**TASK DETAILS:** In the dovetail jig thread, how many drawers was Wrangler02 making for the bathroom vanity?

**PASSAGE SHOWN:**
---+---

# What is your favorite Dovetail jig



## WillemJM (Aug 18, 2011)

Jig is in my future, build mostly furniture, drawers, chests etc., for dovetailing.

What is your preference?


----------



## firemedic (Dec 26, 2010)

A tri-square, marking knife, hand saw, fret saw, chisels and my two hands are by far my fav jig!

~tom ...it's better to remain silent and be thought a fool than to open one's mouth and remove all doubt...


----------



## Wrangler02 (Apr 15, 2011)

firemedic said:


> A tri-square, marking knife, hand saw, fret saw, chisels and my two hands are by far my fav jig!
> 
> ~tom  ...it's better to remain silent and be thought a fool than to open one's mouth and remove all doubt...


+1

I have a 1960's Sears Dove Tail Jig and a router from the same era. I was going to use it to make the 8 drawers for the Vanity I was building for our bathroom. I could not find my bushings so I cut the dovetails by hand. My Son-in-law has told everyone about the only Vanity he has seen with hand chopped dovetailed drawers.


----------



## Brink (Nov 22, 2010)

---+---

**DATA FOR ANALYSIS:**
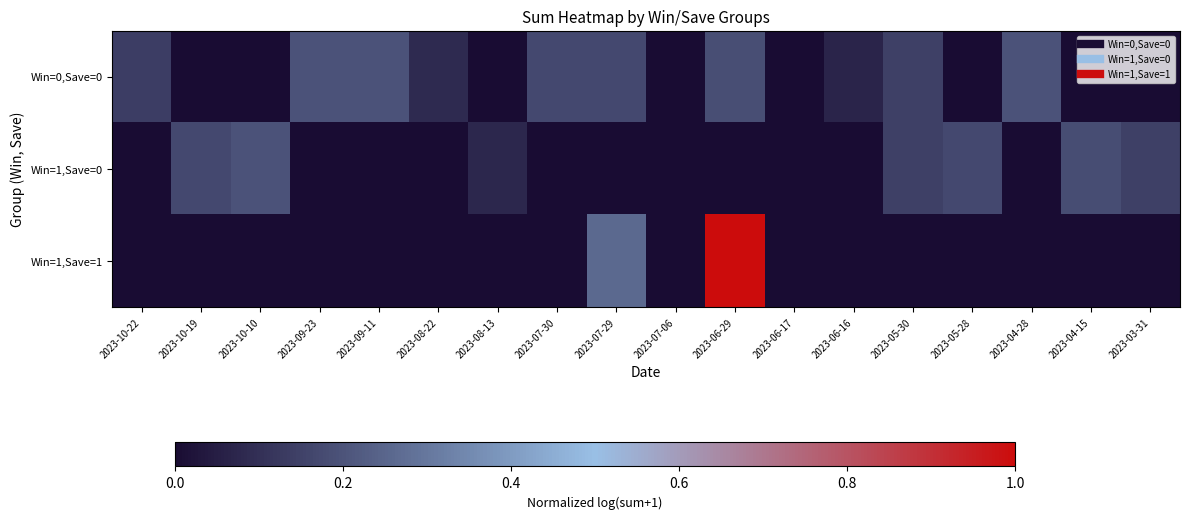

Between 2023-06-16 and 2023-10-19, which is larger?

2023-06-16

---+---

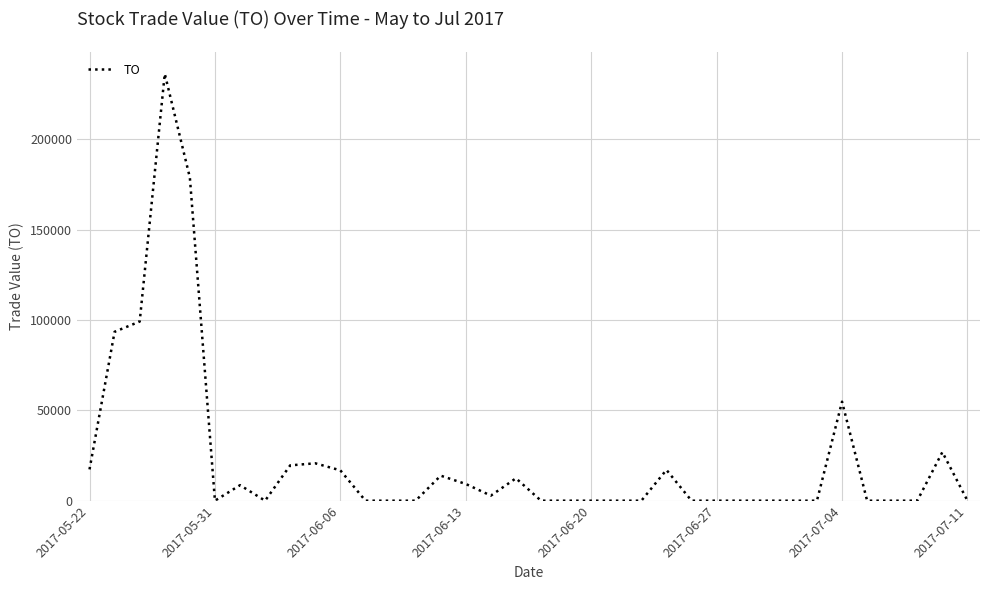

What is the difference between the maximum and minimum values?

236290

---+---

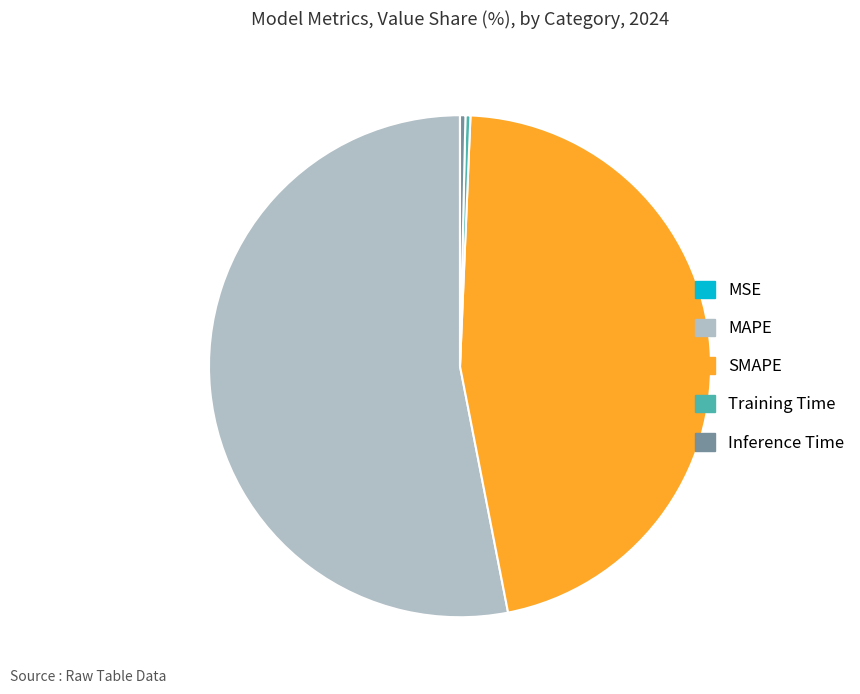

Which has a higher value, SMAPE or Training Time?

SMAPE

---+---

**SOLUTION FOR THIS TASK:** Eight drawers.